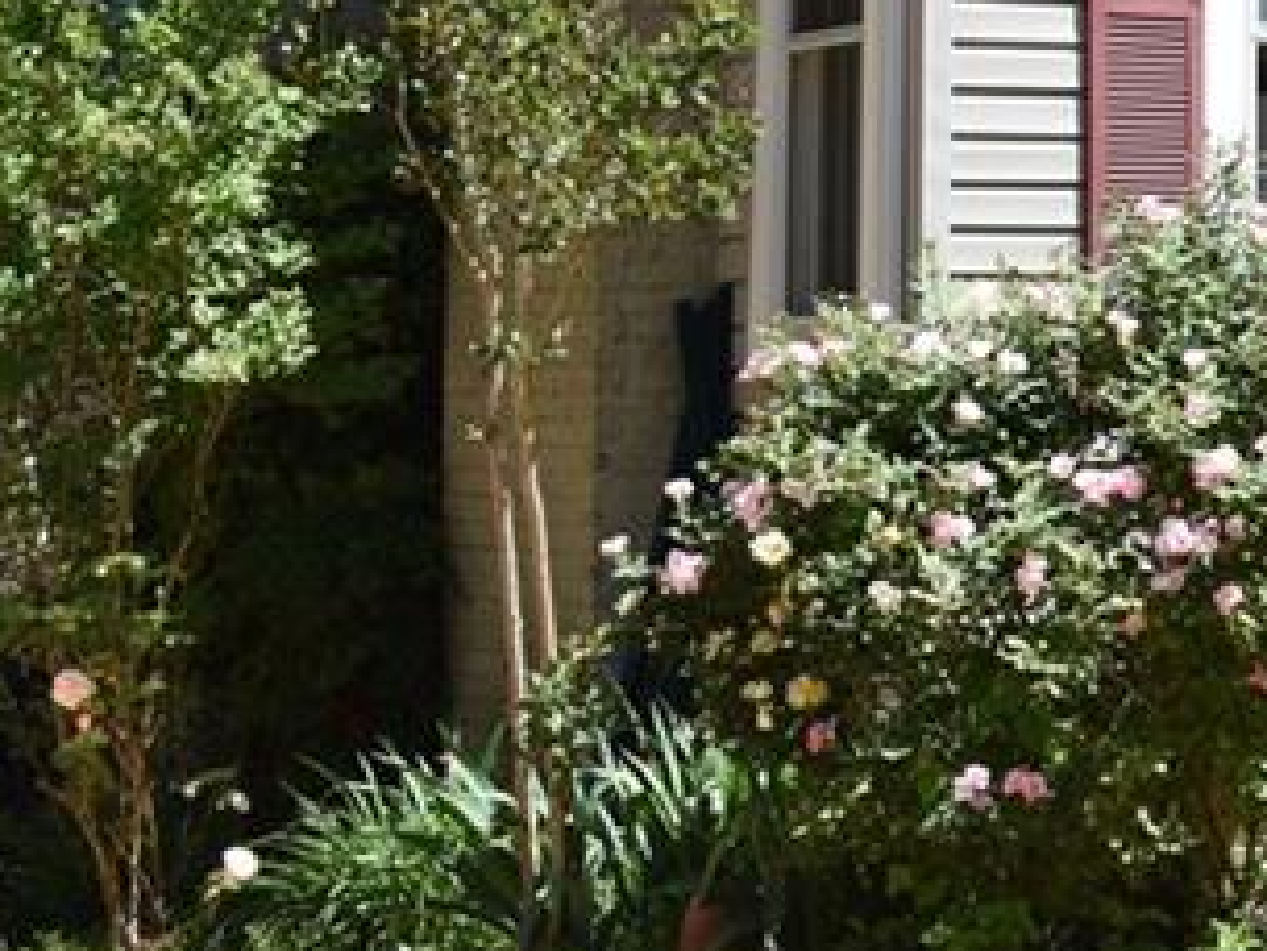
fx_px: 4247
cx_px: 1716
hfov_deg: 16.0
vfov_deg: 12.4
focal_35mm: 116
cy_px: -228
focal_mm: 24
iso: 200
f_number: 9
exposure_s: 1/320
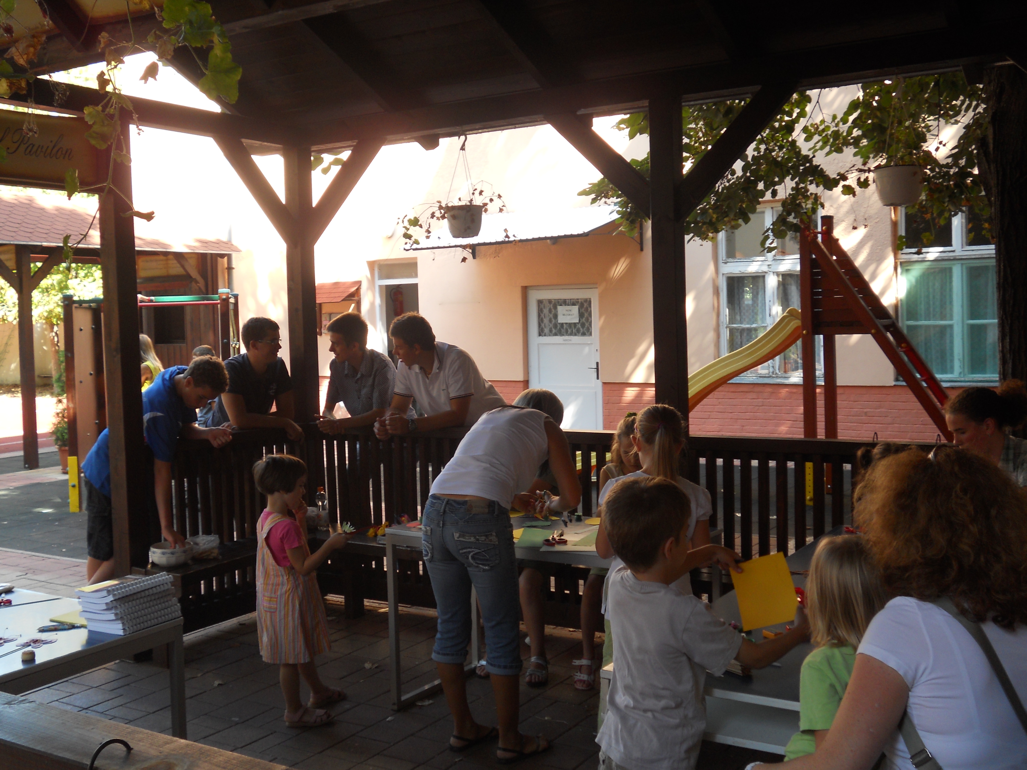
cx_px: 514
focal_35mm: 38
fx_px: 1127
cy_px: 385
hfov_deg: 49.0
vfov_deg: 37.7
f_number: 3.9
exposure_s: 1/50
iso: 80
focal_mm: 6.9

━━━

What the task asks
Could you give the listing again exactly, minus its pictures?

Solved exercise
fx_px: 4247
cx_px: 1716
hfov_deg: 16.0
vfov_deg: 12.4
focal_35mm: 116
cy_px: -228
focal_mm: 24
iso: 200
f_number: 9
exposure_s: 1/320
cx_px: 514
focal_35mm: 38
fx_px: 1127
cy_px: 385
hfov_deg: 49.0
vfov_deg: 37.7
f_number: 3.9
exposure_s: 1/50
iso: 80
focal_mm: 6.9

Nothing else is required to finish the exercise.